PORTLAND, Maine — The city’s Eastern Cemetery turns 350 years old next year. Its stones, tombs and permanent residents mark the history of Portland, almost from the very start. Settlers, Quakers, African-Americans, bank robbers, murderers, abolitionists, war heroes and anonymous folk all rest together in the same patch of downtown dirt.
A new book, published this month, tells their stories and decodes the cemetery’s markers and symbols. Author and native son Ron Romano also throws in quite a bit about his research methods and cemetery conservation techniques as well.
The book, “Portland’s Historic Eastern Cemetery: A Field of Ancient Stones,” is published by The History Press. It’s Romano’s second book. The first was about the city’s first gravestone carver, Bartlett Adams.
Romano is a longtime tour guide at the Eastern Cemetery, which sits at the bottom of Munjoy Hill at the corner of Congress Street and Washington Avenue. He’s also involved with Spirits Alive, a non-profit group which looks after the space and does conservation work on crumbling gravestones.
The book gives a general history of the graveyard and a few lines about famous people buried there. But then it goes further.
“I really wanted to put a spotlight on the minority populations,” Romano said in an email this week. “ When I plotted the African-Americans, the Quakers, and the Catholics and saw how clearly they were pushed to the outer edges of the burial ground, I knew I needed to focus on them.”
Romano also zeroes in on forgotten souls and misfits like Dorcas Lewey. He found a newspaper account of her death from the 19th century.
“The temperature dropped to eight degrees below zero on December 11, 1845,” writes Romano. “With her husband, John, at sea, Dorcas Lewey braved the frigid temperature and set out alone for an evening of drinking.”
She was seen at several taverns around Portland that night.

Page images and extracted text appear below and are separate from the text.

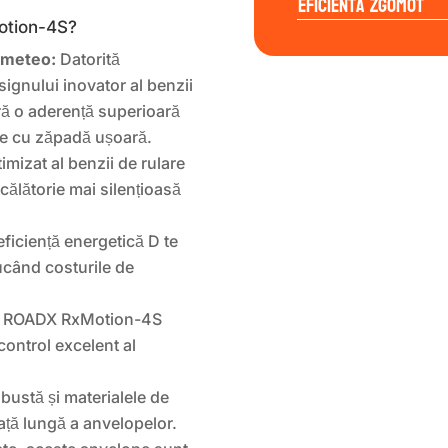
Eficienta Zgomot
otion-4S?
i meteo:
Datorită
ignului inovator al benzii
ră o aderență superioară
e cu zăpadă ușoară.
timizat al benzii de rulare
călătorie mai silențioasă
ficiență energetică D te
ucând costurile de
e ROADX RxMotion-4S
control excelent al
bustă și materialele de
iață lungă a anvelopelor.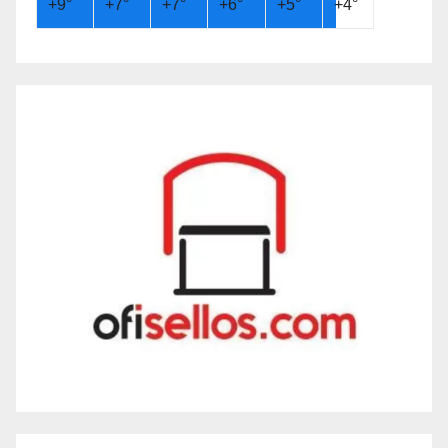
+
9°
+
7°
+
7°
+
6°
+
5°
+
4°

Her body was found the next morning on a pile of snow. She’d frozen to death while drunk. Then, she was buried at the Eastern Cemetery. Sadly, nobody knows just where.
One of the final chapters in Romano’s book includes information on how to identify and read old gravestone symbols and phrases. Weeping willows and urns, for instance, symbolize grief, pain and sorrow. The word “consort” indicates a woman who died before her husband while “relict” means she died after her husband.
Romano also points out, near the end of the book, why it’s important to conserve old cemeteries like the Eastern.
“Once the grave markers are gone, for whatever reason, they can’t be replaced, so we need to ensure they are protected as best we can,” said Romano, in the email.